Directions for this task
Please return each entry that follows exactly as given, but without pictures.

Supplied records
*** Block opens ***

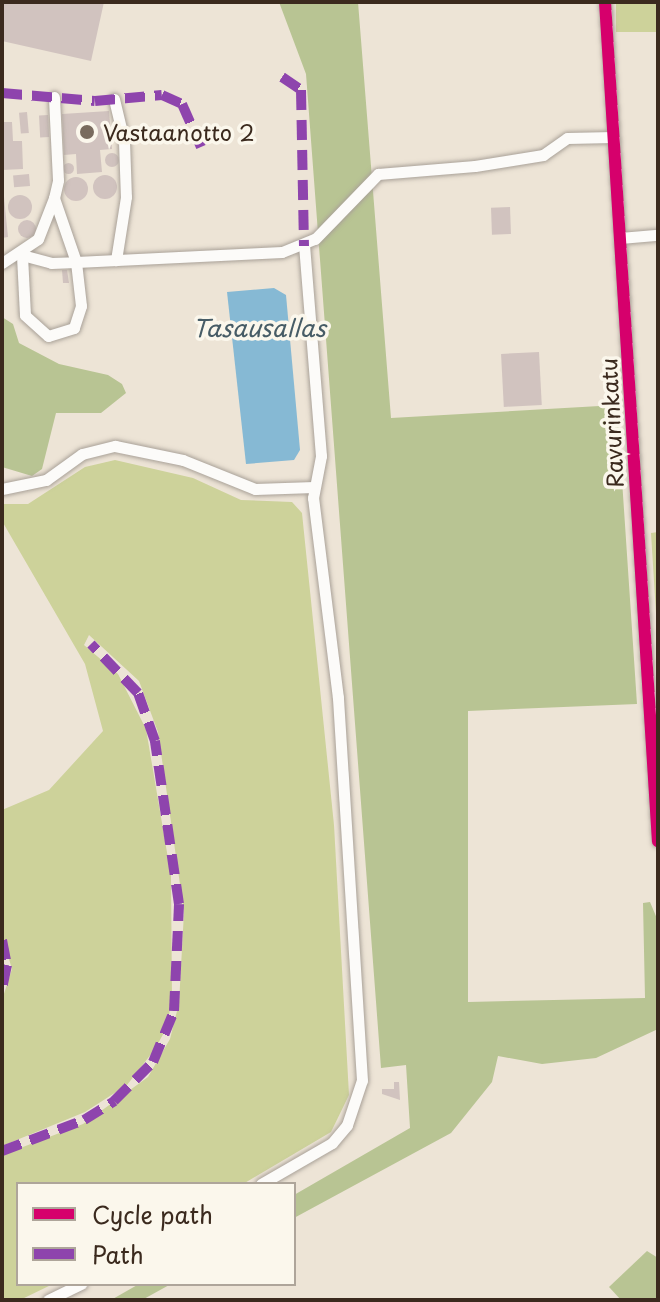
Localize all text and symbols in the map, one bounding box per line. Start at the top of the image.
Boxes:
place label: Vastaanotto 2 [103,119,255,145]
marker: Vastaanotto 2 [78,123,96,141]
water label: Tasausallas [192,314,326,342]
street label: Ravurinkatu [594,357,628,489]
legend [16,1182,296,1286]
text: Cycle path [92,1196,213,1232]
text: Path [92,1236,144,1272]

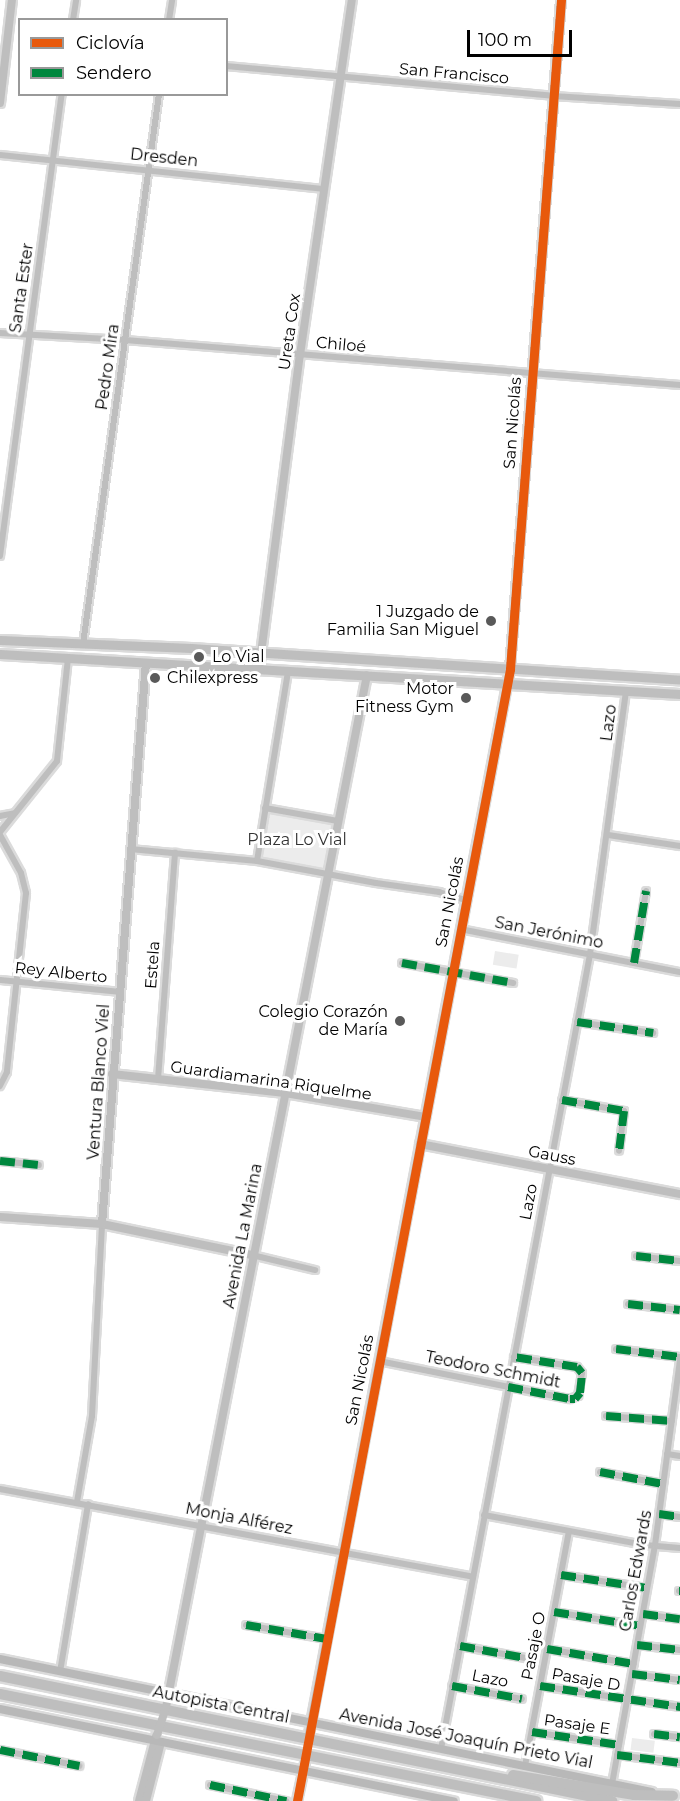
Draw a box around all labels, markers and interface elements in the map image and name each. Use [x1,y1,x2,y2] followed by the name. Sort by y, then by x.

*** Block closes ***

Answer for this exercise
Localize all text and symbols in the map, one bounding box per line. Start at the top of the image.
Boxes:
place label: Vastaanotto 2 [103,119,255,145]
marker: Vastaanotto 2 [78,123,96,141]
water label: Tasausallas [192,314,326,342]
street label: Ravurinkatu [594,357,628,489]
legend [16,1182,296,1286]
text: Cycle path [92,1196,213,1232]
text: Path [92,1236,144,1272]

Draw a box around all labels, markers and interface elements in the map image and name each. Use [x1,y1,x2,y2] followed by the name. Sort by y, then by x.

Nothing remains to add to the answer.